Sherryl Jordan has just recently been announced as the recipient of the 2010 Gaelyn Gordon Award for a Much-Loved Book, for her work The Wednesday Wizard. The Gaelyn Gordon Award is given by Storylines to honour a work of fiction that did not win an award at the time of publication, but by remaining in print for more than five years, has won acceptance by young readers as a successful book of enduring appeal. “While Sherryl Jordan has gone on since 1991 to win praise as an author of young adult novels, particularly in America, this early book for younger readers, a time-slip story set in medieval England, has proved itself a true classic,” says Trust chair Dr Libby Limbrick. “It also led to three sequels, also admired.”
writers in schools information
Sherryl Jordan is not available at present for writer visits as part of the Book Council's Writers In Schools programme.
KAPAI: Kids' Authors Pictures and Information
Where do you live?
In Tauranga, in a beautiful silver-timbered cottage with medieval front doors.
What sorts of book do you like to read?
Mainly books written for young adults – or books set in Medieval times.

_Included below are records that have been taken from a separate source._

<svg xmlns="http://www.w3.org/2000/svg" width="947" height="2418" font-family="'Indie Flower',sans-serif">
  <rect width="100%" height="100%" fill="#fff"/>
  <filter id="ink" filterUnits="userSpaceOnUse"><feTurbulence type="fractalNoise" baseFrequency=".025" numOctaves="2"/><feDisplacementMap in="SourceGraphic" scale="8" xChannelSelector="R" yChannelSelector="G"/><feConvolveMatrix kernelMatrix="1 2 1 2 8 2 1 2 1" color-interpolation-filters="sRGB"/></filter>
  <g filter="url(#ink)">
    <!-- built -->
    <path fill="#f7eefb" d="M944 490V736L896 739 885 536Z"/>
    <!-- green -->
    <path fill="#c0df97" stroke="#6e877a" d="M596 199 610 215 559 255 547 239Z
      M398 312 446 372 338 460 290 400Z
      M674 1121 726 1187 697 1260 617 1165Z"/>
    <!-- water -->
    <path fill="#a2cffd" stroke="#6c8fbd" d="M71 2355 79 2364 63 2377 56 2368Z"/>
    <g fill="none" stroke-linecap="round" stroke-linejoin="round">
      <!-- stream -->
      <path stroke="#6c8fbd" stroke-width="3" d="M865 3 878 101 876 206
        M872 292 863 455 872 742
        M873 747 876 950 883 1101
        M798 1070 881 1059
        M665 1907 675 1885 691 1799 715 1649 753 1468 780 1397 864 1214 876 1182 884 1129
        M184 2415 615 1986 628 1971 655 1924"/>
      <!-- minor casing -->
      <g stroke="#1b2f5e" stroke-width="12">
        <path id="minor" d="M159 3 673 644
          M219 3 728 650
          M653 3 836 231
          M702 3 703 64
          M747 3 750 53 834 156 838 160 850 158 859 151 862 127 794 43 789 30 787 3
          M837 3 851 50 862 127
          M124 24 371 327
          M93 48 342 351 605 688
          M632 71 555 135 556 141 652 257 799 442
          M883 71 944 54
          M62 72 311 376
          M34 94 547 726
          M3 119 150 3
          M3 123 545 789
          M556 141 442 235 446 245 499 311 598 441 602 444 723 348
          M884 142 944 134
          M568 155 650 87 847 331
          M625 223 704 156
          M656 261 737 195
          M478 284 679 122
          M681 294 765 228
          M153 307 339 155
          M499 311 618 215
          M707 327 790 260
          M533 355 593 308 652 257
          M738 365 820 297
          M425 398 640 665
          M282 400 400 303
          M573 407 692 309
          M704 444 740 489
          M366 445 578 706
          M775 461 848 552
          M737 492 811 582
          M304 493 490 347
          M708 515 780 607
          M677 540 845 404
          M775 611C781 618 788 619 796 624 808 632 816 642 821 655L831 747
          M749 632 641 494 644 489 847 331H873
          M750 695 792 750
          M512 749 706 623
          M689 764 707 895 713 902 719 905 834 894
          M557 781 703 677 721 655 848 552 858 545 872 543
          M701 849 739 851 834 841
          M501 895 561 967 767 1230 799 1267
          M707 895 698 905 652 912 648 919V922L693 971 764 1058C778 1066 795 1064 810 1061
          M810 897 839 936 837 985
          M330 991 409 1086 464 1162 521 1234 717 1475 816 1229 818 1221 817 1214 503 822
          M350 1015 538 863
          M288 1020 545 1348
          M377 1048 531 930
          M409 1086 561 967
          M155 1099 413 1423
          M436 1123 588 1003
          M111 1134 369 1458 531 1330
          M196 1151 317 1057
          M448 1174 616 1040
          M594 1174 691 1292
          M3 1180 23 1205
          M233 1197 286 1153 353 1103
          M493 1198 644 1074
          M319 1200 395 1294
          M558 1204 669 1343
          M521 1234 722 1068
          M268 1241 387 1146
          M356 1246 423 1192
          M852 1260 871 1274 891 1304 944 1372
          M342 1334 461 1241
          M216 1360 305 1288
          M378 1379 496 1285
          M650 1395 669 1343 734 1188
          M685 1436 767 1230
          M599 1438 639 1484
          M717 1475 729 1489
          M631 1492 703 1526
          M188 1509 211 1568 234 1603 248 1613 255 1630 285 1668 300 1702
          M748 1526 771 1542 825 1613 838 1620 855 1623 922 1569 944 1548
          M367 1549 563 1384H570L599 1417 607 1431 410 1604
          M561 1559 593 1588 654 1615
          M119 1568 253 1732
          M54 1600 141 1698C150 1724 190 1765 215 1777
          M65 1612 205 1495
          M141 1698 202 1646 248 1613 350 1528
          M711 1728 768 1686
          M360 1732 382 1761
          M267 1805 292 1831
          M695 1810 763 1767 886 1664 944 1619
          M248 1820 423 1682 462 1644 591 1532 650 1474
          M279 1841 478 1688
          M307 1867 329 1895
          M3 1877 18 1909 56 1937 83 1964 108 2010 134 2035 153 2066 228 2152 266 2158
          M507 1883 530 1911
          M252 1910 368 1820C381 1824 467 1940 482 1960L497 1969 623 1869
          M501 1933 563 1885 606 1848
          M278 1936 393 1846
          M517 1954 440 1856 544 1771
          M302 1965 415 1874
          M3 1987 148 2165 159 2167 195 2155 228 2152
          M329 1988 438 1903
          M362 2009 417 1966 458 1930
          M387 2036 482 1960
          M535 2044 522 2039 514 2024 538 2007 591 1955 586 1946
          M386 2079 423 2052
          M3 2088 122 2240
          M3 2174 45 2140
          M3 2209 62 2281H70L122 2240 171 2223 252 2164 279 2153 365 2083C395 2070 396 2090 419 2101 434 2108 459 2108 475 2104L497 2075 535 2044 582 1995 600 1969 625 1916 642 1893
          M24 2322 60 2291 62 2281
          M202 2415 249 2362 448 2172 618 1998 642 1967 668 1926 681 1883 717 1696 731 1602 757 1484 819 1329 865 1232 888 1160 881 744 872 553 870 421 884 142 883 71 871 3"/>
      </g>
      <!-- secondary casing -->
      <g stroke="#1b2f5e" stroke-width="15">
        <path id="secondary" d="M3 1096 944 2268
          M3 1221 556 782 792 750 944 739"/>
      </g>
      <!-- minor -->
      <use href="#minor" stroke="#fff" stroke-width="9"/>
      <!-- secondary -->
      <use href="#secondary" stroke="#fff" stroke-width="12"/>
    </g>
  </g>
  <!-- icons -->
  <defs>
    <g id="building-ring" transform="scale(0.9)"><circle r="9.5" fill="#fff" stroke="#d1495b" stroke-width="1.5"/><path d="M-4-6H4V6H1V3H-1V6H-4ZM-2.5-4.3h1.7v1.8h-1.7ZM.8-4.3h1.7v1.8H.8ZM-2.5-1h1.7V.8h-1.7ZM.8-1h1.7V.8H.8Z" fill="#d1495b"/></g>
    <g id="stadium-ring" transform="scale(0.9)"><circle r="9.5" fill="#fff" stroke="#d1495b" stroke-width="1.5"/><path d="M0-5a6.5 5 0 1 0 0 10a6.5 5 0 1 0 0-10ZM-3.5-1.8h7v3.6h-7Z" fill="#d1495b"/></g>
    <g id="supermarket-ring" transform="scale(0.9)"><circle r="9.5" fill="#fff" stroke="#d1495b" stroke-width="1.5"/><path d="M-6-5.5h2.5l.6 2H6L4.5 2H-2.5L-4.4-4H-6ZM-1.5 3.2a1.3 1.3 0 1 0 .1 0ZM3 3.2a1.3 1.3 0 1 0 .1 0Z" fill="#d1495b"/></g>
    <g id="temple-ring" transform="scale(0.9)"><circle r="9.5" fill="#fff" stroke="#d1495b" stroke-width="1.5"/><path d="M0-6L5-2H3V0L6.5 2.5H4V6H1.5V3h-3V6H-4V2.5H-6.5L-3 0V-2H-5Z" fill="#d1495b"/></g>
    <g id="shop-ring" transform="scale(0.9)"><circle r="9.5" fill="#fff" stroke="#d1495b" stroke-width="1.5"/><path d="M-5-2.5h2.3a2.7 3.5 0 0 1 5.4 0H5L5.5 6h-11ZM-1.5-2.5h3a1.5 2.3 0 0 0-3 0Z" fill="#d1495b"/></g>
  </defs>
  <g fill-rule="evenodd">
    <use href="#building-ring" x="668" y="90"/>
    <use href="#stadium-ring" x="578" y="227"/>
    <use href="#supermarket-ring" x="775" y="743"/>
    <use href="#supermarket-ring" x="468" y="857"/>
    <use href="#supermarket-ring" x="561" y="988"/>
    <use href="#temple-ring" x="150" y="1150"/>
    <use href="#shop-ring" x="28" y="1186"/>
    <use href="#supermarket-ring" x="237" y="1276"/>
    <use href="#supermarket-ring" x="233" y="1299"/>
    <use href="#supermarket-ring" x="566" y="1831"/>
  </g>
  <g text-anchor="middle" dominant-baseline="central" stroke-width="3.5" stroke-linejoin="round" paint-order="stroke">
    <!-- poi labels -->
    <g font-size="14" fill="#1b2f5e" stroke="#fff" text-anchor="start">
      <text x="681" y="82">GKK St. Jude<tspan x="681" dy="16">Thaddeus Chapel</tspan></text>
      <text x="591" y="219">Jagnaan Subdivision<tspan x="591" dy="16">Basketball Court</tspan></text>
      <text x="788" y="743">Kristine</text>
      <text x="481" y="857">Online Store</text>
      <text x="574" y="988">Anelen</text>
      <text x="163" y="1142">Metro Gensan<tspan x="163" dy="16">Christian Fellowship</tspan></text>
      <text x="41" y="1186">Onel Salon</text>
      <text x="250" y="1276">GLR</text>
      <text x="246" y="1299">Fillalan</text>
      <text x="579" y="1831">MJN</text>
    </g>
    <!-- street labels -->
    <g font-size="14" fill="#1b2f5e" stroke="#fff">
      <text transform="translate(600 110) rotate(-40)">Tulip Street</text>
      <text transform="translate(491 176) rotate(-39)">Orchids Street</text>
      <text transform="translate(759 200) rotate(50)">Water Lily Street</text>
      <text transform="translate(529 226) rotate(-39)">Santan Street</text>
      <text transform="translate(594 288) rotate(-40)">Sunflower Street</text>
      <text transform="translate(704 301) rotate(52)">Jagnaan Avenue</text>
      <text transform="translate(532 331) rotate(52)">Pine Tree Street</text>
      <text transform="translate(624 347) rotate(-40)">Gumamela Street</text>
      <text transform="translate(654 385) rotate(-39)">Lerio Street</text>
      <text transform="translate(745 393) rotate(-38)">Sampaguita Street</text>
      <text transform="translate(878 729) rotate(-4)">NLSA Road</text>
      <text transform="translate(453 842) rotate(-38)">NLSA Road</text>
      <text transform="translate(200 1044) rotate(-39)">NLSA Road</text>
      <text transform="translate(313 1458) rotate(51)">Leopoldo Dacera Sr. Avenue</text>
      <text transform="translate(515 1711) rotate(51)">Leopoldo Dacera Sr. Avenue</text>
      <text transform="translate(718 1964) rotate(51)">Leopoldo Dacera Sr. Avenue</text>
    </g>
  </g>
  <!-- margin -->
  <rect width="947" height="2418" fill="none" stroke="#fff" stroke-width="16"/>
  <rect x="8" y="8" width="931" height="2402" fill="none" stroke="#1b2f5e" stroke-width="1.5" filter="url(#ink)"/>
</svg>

Do you have a favourite author?
I have several - C.S. Lewis, Mary Stewart, Jane Yolen, St. Julian of Norwich.
How do you think up your ideas?
I don’t. Books ‘appear’ to me like movies in my head, all in the space of a few seconds. However, I may think about the book, and do research for many months before I begin writing.
What is the best thing about being an author?
Being paid for dreaming.
Some questions from Primary School students
Do you have any pets?
A silver tabby cat and two goldfish. I used to have pet mice, and would love to have mice again, but I think they would tempt my cat to do terrible things.

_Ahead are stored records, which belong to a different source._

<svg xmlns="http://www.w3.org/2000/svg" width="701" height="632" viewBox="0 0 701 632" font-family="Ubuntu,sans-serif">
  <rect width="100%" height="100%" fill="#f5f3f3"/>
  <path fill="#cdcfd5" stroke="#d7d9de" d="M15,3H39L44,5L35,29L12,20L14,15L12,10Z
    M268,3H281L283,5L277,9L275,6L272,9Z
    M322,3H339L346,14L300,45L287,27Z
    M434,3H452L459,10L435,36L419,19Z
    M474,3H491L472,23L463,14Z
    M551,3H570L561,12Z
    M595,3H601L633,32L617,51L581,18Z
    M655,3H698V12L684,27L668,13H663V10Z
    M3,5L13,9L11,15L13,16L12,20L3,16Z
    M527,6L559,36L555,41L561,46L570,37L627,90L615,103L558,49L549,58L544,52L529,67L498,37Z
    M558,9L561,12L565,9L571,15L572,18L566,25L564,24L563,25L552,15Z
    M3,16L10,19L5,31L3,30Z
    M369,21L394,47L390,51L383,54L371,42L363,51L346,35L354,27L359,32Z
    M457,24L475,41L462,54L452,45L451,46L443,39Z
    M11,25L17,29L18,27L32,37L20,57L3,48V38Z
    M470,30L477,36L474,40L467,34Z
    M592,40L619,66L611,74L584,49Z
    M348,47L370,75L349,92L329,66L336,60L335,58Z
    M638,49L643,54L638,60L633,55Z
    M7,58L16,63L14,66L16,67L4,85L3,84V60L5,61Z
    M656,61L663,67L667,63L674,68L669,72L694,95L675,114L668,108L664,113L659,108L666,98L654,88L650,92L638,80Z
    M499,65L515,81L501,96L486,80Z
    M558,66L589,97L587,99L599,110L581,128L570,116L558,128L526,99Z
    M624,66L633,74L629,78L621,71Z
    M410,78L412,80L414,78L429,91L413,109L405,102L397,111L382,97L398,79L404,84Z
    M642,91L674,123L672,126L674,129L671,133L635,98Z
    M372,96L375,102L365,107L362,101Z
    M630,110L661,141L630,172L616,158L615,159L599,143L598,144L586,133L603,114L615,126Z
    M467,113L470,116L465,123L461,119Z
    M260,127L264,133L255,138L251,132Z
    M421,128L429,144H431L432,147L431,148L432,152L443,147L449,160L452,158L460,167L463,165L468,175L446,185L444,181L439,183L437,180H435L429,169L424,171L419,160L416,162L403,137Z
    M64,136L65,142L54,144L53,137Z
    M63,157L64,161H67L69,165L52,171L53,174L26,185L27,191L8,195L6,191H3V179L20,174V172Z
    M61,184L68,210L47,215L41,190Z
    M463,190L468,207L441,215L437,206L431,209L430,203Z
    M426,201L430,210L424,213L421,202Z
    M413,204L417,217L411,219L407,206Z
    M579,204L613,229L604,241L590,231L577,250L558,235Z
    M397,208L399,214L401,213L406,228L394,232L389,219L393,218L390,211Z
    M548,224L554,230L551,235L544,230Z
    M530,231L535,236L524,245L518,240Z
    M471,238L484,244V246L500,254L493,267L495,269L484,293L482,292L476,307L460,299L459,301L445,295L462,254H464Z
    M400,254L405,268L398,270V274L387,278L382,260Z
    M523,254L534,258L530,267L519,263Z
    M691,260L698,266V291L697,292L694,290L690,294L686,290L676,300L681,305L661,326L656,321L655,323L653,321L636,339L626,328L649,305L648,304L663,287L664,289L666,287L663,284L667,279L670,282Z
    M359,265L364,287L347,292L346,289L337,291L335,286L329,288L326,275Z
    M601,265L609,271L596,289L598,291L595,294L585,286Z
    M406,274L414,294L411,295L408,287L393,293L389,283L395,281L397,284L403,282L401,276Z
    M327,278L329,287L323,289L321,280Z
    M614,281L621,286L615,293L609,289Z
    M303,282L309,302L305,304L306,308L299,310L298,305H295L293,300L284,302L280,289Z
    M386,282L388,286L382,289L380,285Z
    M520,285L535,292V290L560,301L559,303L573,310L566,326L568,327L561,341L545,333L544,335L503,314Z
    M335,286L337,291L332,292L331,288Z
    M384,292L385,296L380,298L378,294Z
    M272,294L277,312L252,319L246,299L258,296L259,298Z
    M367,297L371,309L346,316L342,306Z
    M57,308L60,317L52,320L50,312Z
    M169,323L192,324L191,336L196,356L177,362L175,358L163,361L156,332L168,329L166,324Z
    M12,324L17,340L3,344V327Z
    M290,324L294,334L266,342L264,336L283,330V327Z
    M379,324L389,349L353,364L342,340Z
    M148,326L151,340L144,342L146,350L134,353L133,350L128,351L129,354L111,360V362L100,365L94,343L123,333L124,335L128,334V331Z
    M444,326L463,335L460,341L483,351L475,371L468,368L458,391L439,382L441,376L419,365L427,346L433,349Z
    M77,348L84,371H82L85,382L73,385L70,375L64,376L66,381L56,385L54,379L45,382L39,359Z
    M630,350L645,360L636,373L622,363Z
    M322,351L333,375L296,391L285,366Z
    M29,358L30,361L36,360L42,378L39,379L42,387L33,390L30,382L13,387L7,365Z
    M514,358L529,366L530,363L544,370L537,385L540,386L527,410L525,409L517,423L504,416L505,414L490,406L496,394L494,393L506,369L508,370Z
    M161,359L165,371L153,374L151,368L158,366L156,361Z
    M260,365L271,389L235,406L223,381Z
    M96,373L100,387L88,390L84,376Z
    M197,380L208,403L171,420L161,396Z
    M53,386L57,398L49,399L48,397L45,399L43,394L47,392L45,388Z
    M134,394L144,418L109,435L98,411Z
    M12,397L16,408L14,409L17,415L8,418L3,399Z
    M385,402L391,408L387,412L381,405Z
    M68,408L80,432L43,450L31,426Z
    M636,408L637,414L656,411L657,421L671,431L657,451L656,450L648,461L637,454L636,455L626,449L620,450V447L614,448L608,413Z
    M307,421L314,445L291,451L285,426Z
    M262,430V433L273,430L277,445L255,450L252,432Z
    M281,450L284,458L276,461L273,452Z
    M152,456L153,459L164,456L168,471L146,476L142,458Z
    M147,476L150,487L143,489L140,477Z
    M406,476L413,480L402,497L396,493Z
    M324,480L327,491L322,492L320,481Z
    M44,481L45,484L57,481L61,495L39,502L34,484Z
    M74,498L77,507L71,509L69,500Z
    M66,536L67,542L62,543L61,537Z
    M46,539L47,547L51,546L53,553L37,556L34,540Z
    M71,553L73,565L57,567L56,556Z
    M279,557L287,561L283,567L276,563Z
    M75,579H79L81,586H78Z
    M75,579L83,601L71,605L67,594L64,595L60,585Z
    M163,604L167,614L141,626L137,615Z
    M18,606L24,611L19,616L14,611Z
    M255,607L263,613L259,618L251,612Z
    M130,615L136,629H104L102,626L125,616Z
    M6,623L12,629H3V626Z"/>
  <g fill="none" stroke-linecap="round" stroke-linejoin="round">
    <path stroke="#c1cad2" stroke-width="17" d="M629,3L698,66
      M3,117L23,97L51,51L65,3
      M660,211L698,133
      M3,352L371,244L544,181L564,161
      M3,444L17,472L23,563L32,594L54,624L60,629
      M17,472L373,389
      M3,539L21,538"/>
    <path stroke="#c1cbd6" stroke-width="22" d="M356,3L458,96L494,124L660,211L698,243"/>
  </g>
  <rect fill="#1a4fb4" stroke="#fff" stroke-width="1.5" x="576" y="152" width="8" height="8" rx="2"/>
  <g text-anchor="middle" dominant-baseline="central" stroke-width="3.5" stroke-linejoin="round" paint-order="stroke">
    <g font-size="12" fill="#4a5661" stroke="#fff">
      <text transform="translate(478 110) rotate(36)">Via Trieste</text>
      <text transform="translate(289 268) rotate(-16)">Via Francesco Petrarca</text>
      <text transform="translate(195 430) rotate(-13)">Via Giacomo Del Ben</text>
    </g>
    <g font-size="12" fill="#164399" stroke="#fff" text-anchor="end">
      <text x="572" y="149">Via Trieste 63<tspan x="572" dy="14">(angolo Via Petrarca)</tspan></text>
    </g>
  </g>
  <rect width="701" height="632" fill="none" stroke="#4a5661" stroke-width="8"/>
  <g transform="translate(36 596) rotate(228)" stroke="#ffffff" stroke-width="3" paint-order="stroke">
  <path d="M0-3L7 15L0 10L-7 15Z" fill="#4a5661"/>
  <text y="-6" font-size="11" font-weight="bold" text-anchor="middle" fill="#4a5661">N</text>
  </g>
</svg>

Do you have a favourite colour?
Do you have a favourite food?
How about a favourite movie?
Dances with Wolves
What is the most fun thing about being a writer?
Living in the world of the story. While I’m writing, the world in my story is more real than this one.
How do you make a book?
A very involved question. First the idea, then the writing and re-writing (very important!) then illustrations if you can find a publisher. And there isn’t any room here to talk about publishing.

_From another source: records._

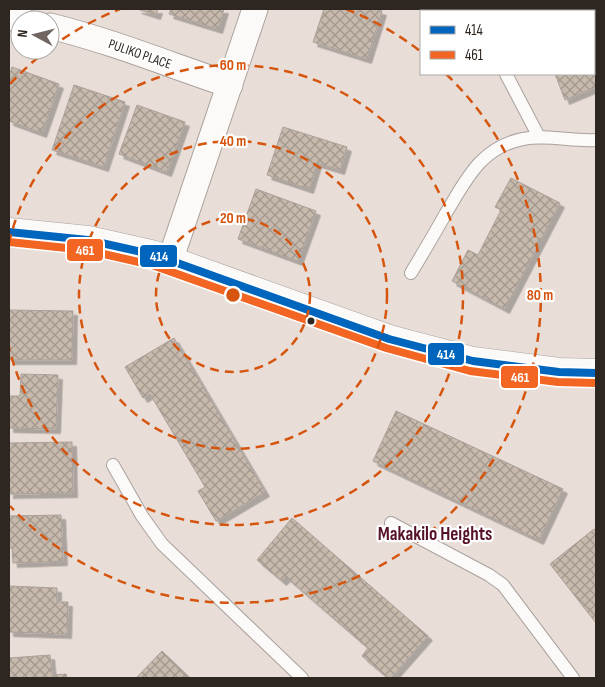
<svg xmlns="http://www.w3.org/2000/svg" width="605" height="687" font-family="'Sofia Sans Condensed',sans-serif">
<style>
.building{fill:url(#building-cross-hatch);stroke:#a9a19a;filter:url(#shadow)}
.lines{fill:none;stroke-linecap:round;stroke-linejoin:round}
.service-casing{stroke:#a9a19c;stroke-width:14}
.minor-casing{stroke:#a9a19c;stroke-width:27}
.tertiary-casing{stroke:#a9a19c;stroke-width:29}
.service{stroke:#fcfaf9;stroke-width:12}
.minor{stroke:#fcfaf9;stroke-width:25}
.tertiary{stroke:#fcfaf9;stroke-width:28}
.bus-1-casing{stroke:#fff;stroke-width:11}
.bus-2-casing{stroke:#fff;stroke-width:11}
.bus-1{stroke:#0065bd;stroke-width:8}
.bus-2{stroke:#f26522;stroke-width:8}
.ring{fill:none;stroke:#d5540e;stroke-width:2.5;stroke-dasharray:9 6}
.bus-dot{fill:#2e2621;stroke:#fff;stroke-width:2}
.labels{text-anchor:middle;dominant-baseline:central;stroke-width:4.5;stroke-linejoin:round;paint-order:stroke}
.street-label{font-size:14px;fill:#2e2621;stroke:#fff}
.district-label{font-size:19px;font-weight:bold;fill:#551129;stroke:#fff}
.centre{fill:#d5540e;stroke:#fff;stroke-width:2.5}
.ring-label{font-size:15px;text-anchor:middle;font-weight:bold;fill:#d5540e;stroke:#fff;stroke-width:4.5;stroke-linejoin:round;paint-order:stroke}
.line-badge{stroke:#fff;stroke-width:2}
.badge-label{font-size:14px;text-anchor:middle;font-weight:bold;fill:#fff}
</style>
<defs>
<pattern id="building-cross-hatch" width="8" height="8" patternUnits="userSpaceOnUse" patternTransform="scale(1.25)"><rect width="8" height="8" fill="#c7baad"/><path d="M0 0l8 8M0 8l8-8" fill="none" stroke="#a2978c"/></pattern>
<filter id="shadow"><feDropShadow dx="4.5" dy="4.5" stdDeviation="0" flood-color="#0004"/></filter>
</defs>
<rect width="100%" height="100%" fill="#e9ded7"/>
<path class="building" d="M137,9H158L156,15Z
M171,9H224L218,29L169,14Z
M324,9H375L382,11L367,59L313,42Z
M537,9H590L591,11H538Z
M594,18L596,24V87L565,100L555,74H594Z
M12,67L59,84L42,133L9,121V76Z
M74,85L125,102L104,167L52,150Z
M137,105L185,122L167,172L119,154Z
M283,127L347,147L340,170L317,163L309,189L267,175Z
M511,178L560,203L505,309L452,281L468,250L478,255L501,210L495,207Z
M256,189L316,211L298,261L238,239Z
M9,310L73,311L72,360H9Z
M174,338L265,492L216,521L198,491L205,487L150,394L143,398L125,367Z
M21,374L58,375L56,429L9,428V396H20Z
M396,411L563,489L539,540L373,461Z
M72,442L73,493L9,494V443Z
M61,515L63,561L13,563L12,548H9V516Z
M292,518L428,636L391,678H388L362,656L368,648L286,577L282,581L257,560Z
M594,529L596,532V623L550,564Z
M9,586L57,588V602H68L67,634L9,632Z
M162,651L190,678H136Z
M50,655L52,675L66,674L67,678H9V658Z"/>
<g class="lines">
<defs>
<path id="service" d="M471,9L473,11
M506,74L539,137
M411,273C423,253 435,233 446,213C466,180 481,147 523,139C548,134 572,142 596,140
M113,465L142,516L162,544L302,678
M391,523L489,575L503,585L573,678"/>
<path id="minor" d="M9,17L23,20
M50,26C111,41 170,65 230,85
M170,261L255,9"/>
<path id="tertiary" d="M9,232L88,240L155,255L389,339L473,361L559,372L596,373"/>
</defs>
<use href="#service" class="service-casing"/>
<use href="#minor" class="minor-casing"/>
<use href="#tertiary" class="tertiary-casing"/>
<use href="#service" class="service"/>
<use href="#minor" class="minor"/>
<use href="#tertiary" class="tertiary"/>
<defs>
<path id="bus-1" d="M9,232L88,240L155,255L389,339L473,361L559,372L596,373"/>
<path id="bus-2" d="M9,242L86,250L152,265L386,348L470,371L558,382L596,383"/>
</defs>
<use href="#bus-1" class="bus-1-casing"/>
<use href="#bus-2" class="bus-2-casing"/>
<use href="#bus-1" class="bus-1"/>
<use href="#bus-2" class="bus-2"/>
</g>
<g class="ring">
<circle cx="233" cy="295" r="77"/>
<circle cx="233" cy="295" r="154"/>
<path d="M9 243A230 230 0 1 1 9 347"/>
<path d="M10 84A307 307 0 0 1 46 51M50 48A307 307 0 0 1 120 9M346 9A307 307 0 0 1 420 51M446 74A307 307 0 1 1 10 506"/>
</g>
<circle class="bus-dot" cx="311" cy="321" r="4.5"/>
<g class="labels">
<g class="street-label">
<text transform="translate(140 54) rotate(19)">PULIKO PLACE</text>
</g>
<g class="district-label">
<text x="435" y="534">Makakilo Heights</text>
</g>
</g>
<circle cx="233" cy="295" r="8" class="centre"/>
<g class="ring-label">
<text x="233" y="70">60 m</text>
<text x="233" y="146">40 m</text>
<text x="233" y="223">20 m</text>
<text x="540" y="300">80 m</text>
</g>
<g class="line-badge">
<rect x="66" y="238" width="38" height="24" rx="5" fill="#f26522"/>
<rect x="139" y="244" width="39" height="24" rx="5" fill="#0065bd"/>
<rect x="427" y="342" width="38" height="24" rx="5" fill="#0065bd"/>
<rect x="500" y="365" width="39" height="24" rx="5" fill="#f26522"/>
</g>
<g class="badge-label">
<text x="85" y="255">461</text>
<text x="159" y="261">414</text>
<text x="446" y="359">414</text>
<text x="520" y="382">461</text>
</g>
<rect width="605" height="687" fill="none" stroke="#2e2621" stroke-width="20"/>
<rect x="420" y="10" width="175" height="65" fill="#ffffff" stroke="#aba8a6"/>
<rect x="430" y="26" width="25" height="8" fill="#0065bd" stroke="#aba8a6"/>
<text x="465" y="35" font-size="15" fill="#2e2621">414</text>
<rect x="430" y="51" width="25" height="8" fill="#f26522" stroke="#aba8a6"/>
<text x="465" y="60" font-size="15" fill="#2e2621">461</text>
<g transform="translate(35 35) rotate(277)"><circle r="24" fill="#ffffff" stroke="#aba8a6"/>
<path d="M0-4L9 19L0 12L-9 19Z" fill="#6f6661"/>
<text y="-8" font-size="14" font-weight="bold" text-anchor="middle" fill="#2e2621">N</text>
</g>
</svg>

Where do you like to go for your holidays?
My last holiday was in New York – though there was a lot of business to do, seeing publishers, etc.
What was the naughtiest thing you ever did at school?
Getting sick all over my teacher. She was making me drink sour milk. This was back in the days when all primary school children were given free milk to drink – usually after it had been sitting out in the sun all morning. I hated that milk!
Some questions from Secondary School students
How did you get started as a writer?
When I was four I was given a notebook of blue paper; I made a story of pictures about a mermaid.
Who inspired you when you were getting started?
About 30 years later, when I was working hard to write something publishable, Joy Cowley was a huge encouragement.
What advice would you give an aspiring young writer?
Write, write, write. And then revise, revise, revise. Never give up.
Is it difficult to make a living as a writer in New Zealand?
From a book published in New Zealand, you might make only $2,000 or $3,000 altogether, over several years. The only way to make money is to be published overseas, especially in the United States.
What were you like as teenager?
Quiet. Boring. Studious. Dull! But I could paint – and write.
Is there anything else you’d like to tell us?
I wrote 12 novels which were never published, before I wrote Rocco, my 13th novel – the first to be published. All the previous novels have been destroyed.
I love this quote by Richard Bach – ‘You are never given a dream without also being given the means to make it come true. You may have to work for it, however.’ So I work. Hard. I used to be an illustrator, though I never loved it as much as I love writing. I live what I write. If a main character in my story has a headache, I have a headache. Once when I was writing about people who had the plague (in Medieval England) I got meningitis! I got scared and never finished the book.